◆ Activity
Below is a block of records. Copy every line in it that contains the word "para".

◆ Supplied material
──────────

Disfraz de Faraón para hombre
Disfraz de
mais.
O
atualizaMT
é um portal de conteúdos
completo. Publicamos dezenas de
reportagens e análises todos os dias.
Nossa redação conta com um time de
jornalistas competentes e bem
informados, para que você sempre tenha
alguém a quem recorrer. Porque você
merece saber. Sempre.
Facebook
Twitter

──────────

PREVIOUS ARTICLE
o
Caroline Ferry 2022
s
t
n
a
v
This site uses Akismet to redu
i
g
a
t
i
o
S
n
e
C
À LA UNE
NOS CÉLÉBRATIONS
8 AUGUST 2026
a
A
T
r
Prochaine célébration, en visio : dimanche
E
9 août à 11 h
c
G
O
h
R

──────────

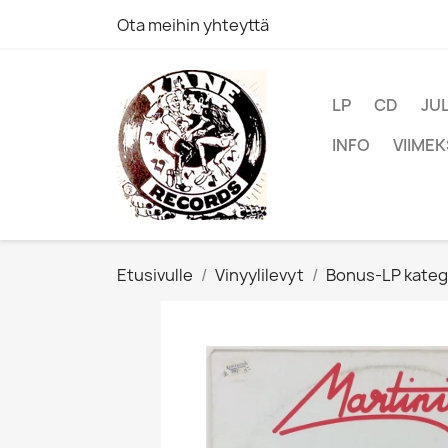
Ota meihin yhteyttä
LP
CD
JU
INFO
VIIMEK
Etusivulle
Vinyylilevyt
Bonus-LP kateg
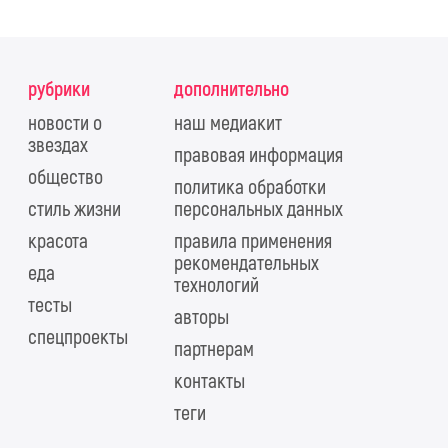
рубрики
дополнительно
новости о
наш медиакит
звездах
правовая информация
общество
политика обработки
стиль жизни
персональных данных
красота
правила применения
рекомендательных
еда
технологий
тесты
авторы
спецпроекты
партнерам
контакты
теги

──────────

◆ Answer to the problem
Disfraz de Faraón para hombre
informados, para que você sempre tenha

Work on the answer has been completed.